The Howard Stern thing isn't true. Private Parts debuted at #1 on the list October 24, 1993 (stayed on for 20 weeks) and Miss America also debuted at #1 on November 26, 1995, staying on the list for 17 weeks. Stern created some controversy when he accused the NYT of rigging the list when Colin Powell's autobiography bumped him out of the #1 spot.

I also generally use the big best seller lists as a guide to what I don't want to read. If 500,000 people go see a movie I'll want to go see it. If 500,000 people read the same book I'm afraid I'm 90% confident I'll think it trash.

The problems with the list are really big on the non-fiction list where sales are smaller and alternate outlets much bigger. The #1 selling book each year is probably some reference material like the Physician's Desk Reference (and let's not forget the Bible though some here would disagree with the list on which I would put it) but its sales don't show in normal channels.

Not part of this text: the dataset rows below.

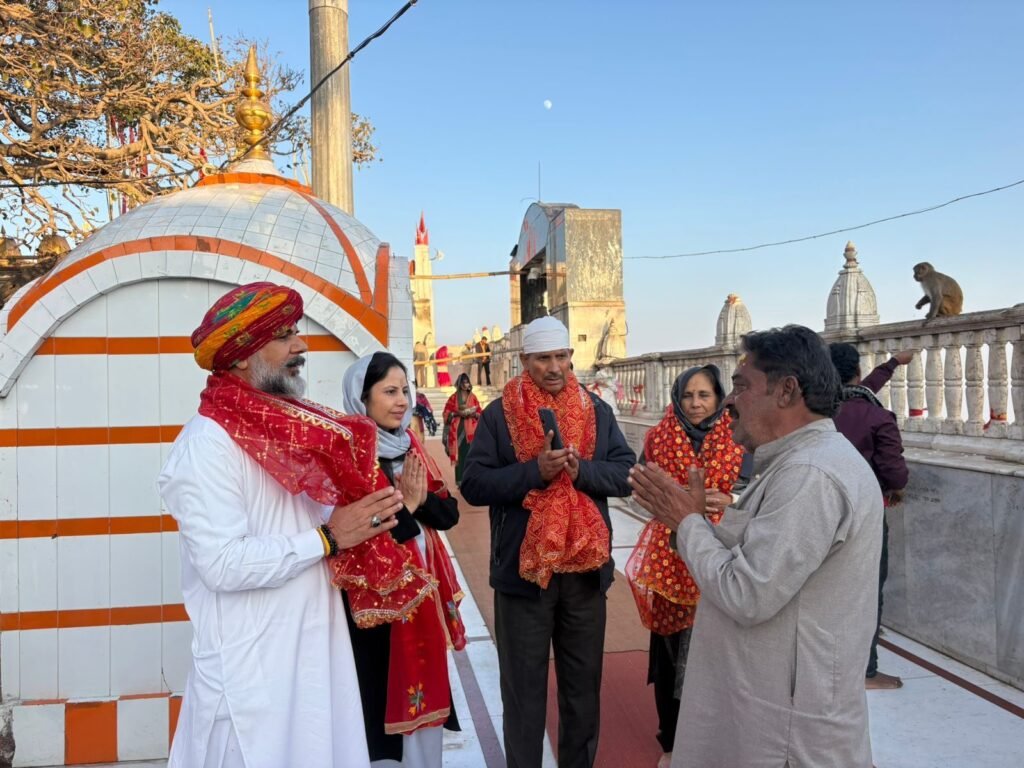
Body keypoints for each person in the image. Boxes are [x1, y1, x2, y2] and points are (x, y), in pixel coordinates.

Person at [158, 282, 405, 768]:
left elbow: (315, 525)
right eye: (284, 335)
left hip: (312, 660)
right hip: (253, 678)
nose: (301, 345)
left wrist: (363, 520)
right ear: (241, 355)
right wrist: (329, 537)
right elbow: (221, 564)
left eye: (297, 332)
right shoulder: (207, 444)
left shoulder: (290, 431)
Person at [630, 325, 882, 768]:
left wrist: (688, 523)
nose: (729, 401)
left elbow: (747, 593)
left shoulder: (810, 475)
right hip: (774, 711)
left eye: (742, 386)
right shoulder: (802, 464)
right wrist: (692, 521)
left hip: (786, 731)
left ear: (787, 391)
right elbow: (760, 556)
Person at [460, 315, 636, 768]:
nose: (554, 367)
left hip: (585, 573)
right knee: (522, 693)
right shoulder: (499, 415)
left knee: (582, 688)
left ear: (571, 357)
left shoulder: (597, 411)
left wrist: (582, 471)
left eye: (561, 356)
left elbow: (625, 473)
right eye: (543, 358)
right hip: (523, 575)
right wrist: (533, 472)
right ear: (525, 361)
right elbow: (473, 483)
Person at [341, 352, 467, 768]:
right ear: (362, 399)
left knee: (423, 699)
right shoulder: (350, 458)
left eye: (405, 391)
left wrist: (417, 501)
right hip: (376, 609)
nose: (401, 401)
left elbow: (448, 514)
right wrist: (409, 508)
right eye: (389, 391)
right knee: (380, 697)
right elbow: (357, 543)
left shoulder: (410, 446)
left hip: (421, 598)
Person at [624, 365, 747, 768]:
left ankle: (716, 739)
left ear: (719, 399)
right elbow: (637, 488)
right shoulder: (658, 437)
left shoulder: (739, 436)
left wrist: (729, 502)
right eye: (688, 395)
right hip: (669, 558)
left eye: (704, 395)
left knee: (717, 650)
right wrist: (671, 501)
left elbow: (759, 493)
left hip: (723, 552)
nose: (695, 403)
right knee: (670, 651)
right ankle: (673, 740)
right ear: (677, 398)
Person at [831, 343, 912, 691]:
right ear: (856, 371)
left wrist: (892, 364)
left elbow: (862, 390)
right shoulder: (877, 417)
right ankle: (866, 671)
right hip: (864, 517)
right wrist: (893, 488)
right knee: (866, 591)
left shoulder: (817, 413)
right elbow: (895, 474)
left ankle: (829, 667)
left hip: (821, 511)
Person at [442, 373, 481, 486]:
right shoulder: (453, 398)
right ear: (459, 384)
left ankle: (470, 478)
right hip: (457, 430)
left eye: (467, 382)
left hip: (471, 431)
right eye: (464, 382)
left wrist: (474, 414)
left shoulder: (473, 397)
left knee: (471, 454)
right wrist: (456, 413)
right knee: (459, 455)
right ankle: (460, 480)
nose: (466, 384)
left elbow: (479, 411)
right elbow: (446, 413)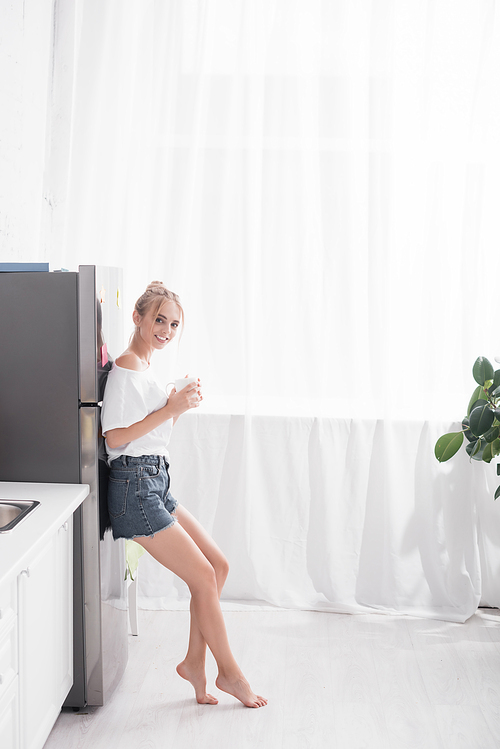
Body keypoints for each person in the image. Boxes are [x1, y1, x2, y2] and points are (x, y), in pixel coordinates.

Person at [100, 281, 267, 708]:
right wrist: (169, 409)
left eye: (173, 323)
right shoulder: (126, 369)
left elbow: (152, 433)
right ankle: (230, 674)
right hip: (134, 487)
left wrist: (176, 407)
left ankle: (195, 662)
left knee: (218, 565)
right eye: (159, 319)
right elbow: (115, 439)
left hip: (155, 479)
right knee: (205, 575)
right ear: (137, 318)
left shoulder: (146, 367)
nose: (166, 329)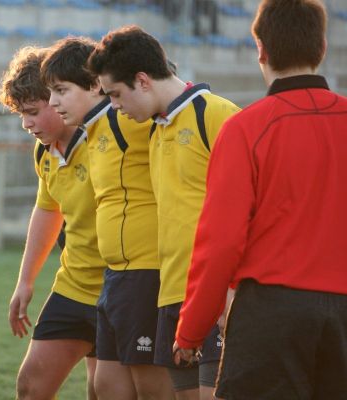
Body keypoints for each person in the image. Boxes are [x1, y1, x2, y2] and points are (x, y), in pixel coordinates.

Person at [174, 1, 347, 399]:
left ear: (261, 50)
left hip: (272, 312)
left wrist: (191, 330)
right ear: (321, 46)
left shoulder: (246, 129)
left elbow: (220, 242)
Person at [88, 25, 239, 400]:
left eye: (116, 95)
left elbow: (254, 208)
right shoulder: (156, 131)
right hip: (172, 295)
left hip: (217, 294)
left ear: (142, 80)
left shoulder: (217, 115)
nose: (114, 106)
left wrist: (234, 288)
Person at [41, 37, 174, 399]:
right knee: (104, 385)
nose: (53, 102)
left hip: (146, 272)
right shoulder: (93, 130)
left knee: (150, 387)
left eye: (61, 90)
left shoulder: (129, 120)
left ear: (94, 85)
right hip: (113, 275)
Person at [0, 45, 106, 400]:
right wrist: (25, 281)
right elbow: (48, 210)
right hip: (74, 286)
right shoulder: (45, 151)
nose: (26, 124)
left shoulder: (110, 139)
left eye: (32, 112)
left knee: (104, 389)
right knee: (31, 386)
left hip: (121, 289)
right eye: (20, 114)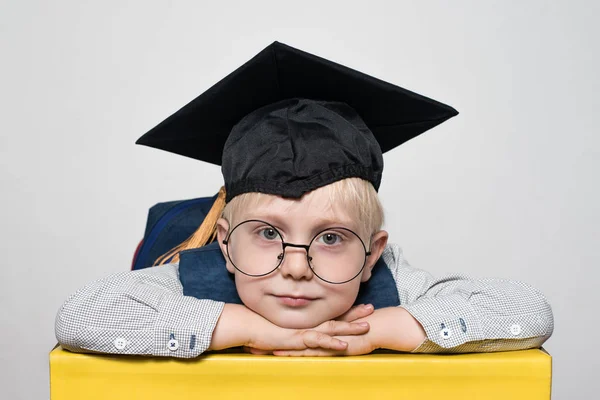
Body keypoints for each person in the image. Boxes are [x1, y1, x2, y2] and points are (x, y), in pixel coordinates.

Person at [55, 42, 553, 358]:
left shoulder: (393, 288)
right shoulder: (190, 280)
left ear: (372, 253)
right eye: (268, 233)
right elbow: (81, 316)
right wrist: (246, 327)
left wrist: (385, 327)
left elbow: (529, 311)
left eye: (331, 237)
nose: (296, 268)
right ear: (226, 244)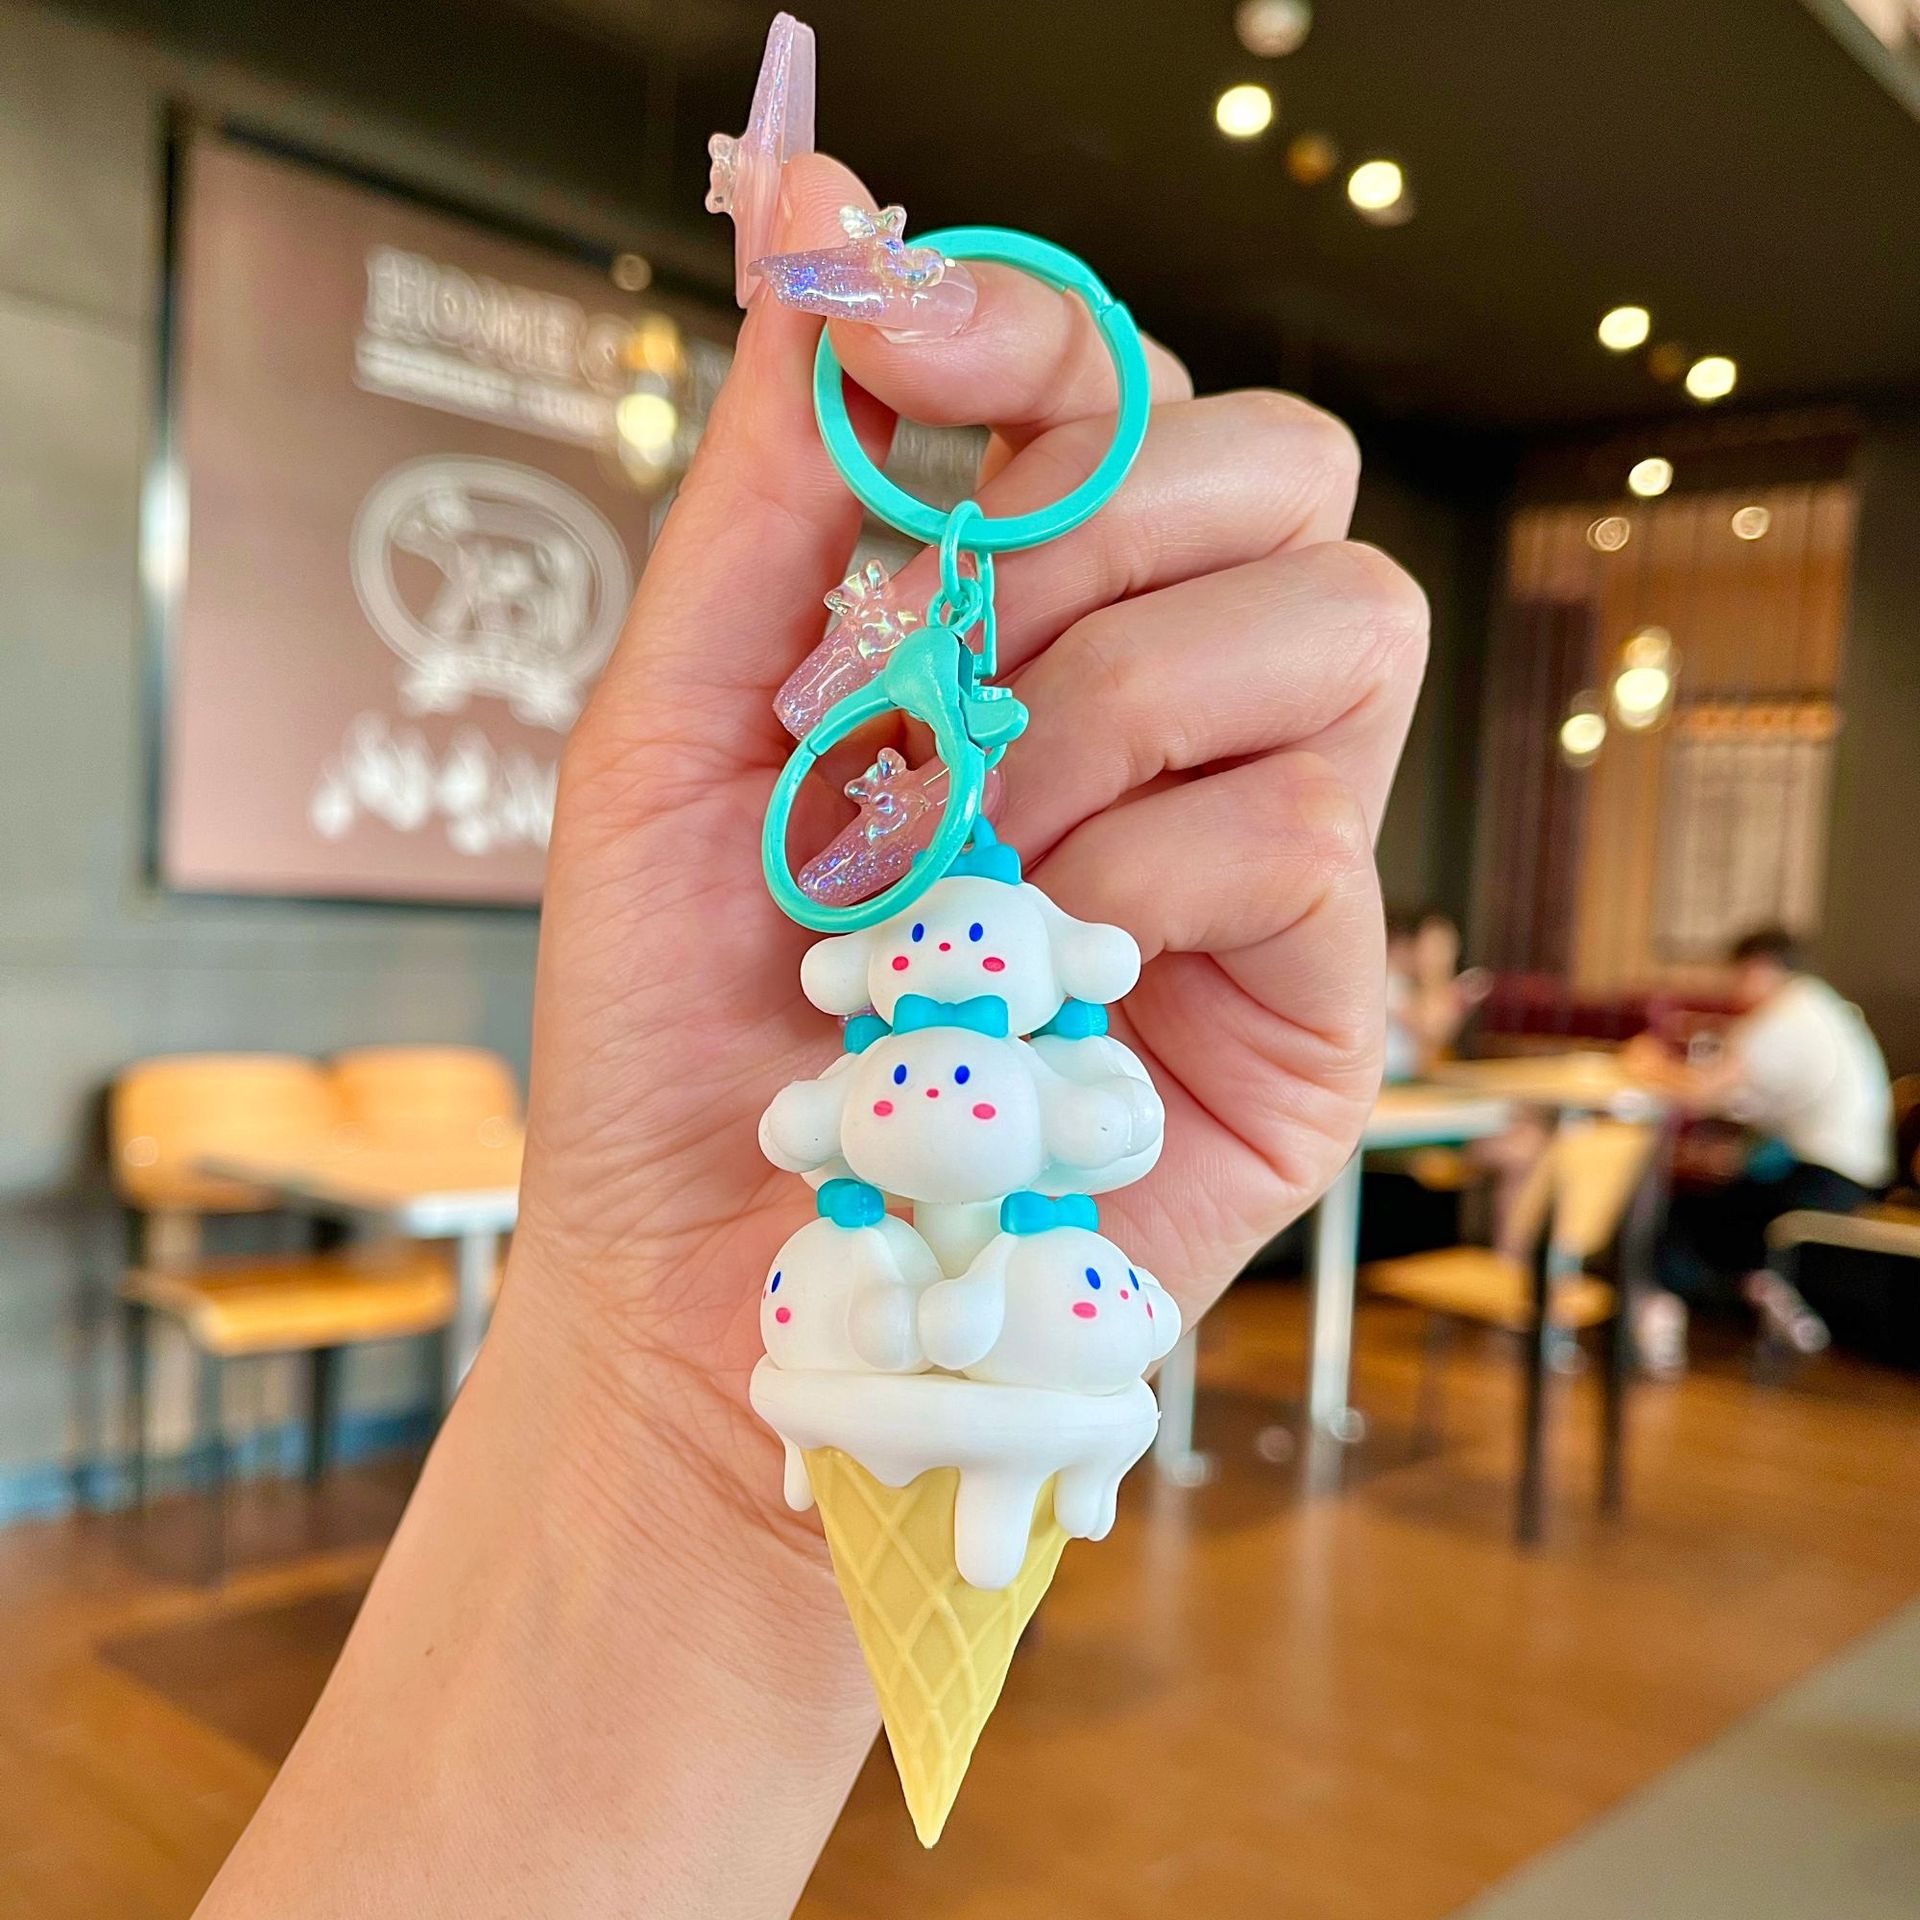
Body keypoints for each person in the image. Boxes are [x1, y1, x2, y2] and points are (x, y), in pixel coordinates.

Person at [190, 148, 1427, 1917]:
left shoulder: (1021, 1066)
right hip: (878, 1322)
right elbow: (814, 1140)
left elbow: (971, 1126)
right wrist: (655, 1420)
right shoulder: (899, 1071)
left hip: (924, 1316)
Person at [1627, 926, 1893, 1366]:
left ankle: (1662, 1329)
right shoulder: (1817, 1005)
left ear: (1759, 968)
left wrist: (1646, 1062)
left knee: (1678, 1216)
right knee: (1722, 1202)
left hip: (1824, 1183)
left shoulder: (1787, 1015)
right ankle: (1766, 1292)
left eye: (1736, 975)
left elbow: (1701, 1093)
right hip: (1848, 1177)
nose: (1732, 989)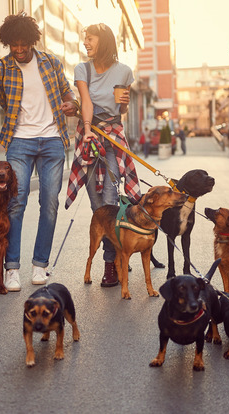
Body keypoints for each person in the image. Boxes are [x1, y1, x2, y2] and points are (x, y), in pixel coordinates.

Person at [0, 13, 79, 292]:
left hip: (51, 140)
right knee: (15, 202)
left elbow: (67, 94)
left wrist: (71, 105)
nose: (19, 50)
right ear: (7, 43)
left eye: (24, 45)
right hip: (19, 142)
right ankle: (11, 269)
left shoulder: (51, 63)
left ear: (32, 41)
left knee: (49, 203)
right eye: (14, 45)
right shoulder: (0, 68)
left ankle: (40, 265)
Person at [65, 23, 141, 288]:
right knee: (98, 206)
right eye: (84, 38)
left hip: (112, 138)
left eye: (90, 38)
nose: (85, 43)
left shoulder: (124, 70)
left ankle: (112, 264)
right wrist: (87, 130)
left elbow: (121, 108)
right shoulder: (82, 69)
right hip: (89, 136)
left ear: (104, 41)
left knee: (111, 199)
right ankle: (117, 254)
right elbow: (85, 102)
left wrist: (123, 103)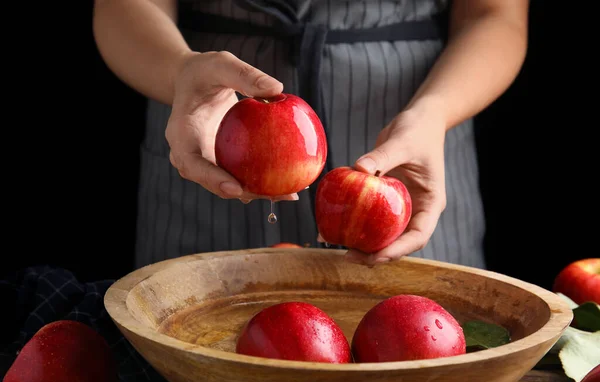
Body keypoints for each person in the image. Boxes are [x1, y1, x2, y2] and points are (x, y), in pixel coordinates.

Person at [92, 0, 529, 270]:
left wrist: (434, 113)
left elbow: (496, 15)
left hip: (418, 133)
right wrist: (179, 72)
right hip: (203, 132)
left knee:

And while it may attempt to chronicle what people are buying, it doesn't necessarily show what people are reading. After all, Stephen Hawking's A Brief History of Time was on the list for 109 weeks and relatively few people who bought the book ever actually read the book.

(Sorry for prattling on, we spent about 2 weeks talking about best seller lists, primarily the NYT in one of my collection development classes back in library school. It was interesting to get down into the innards of it. The NYT Best Seller List is still very much an artifact of 1950s technology.)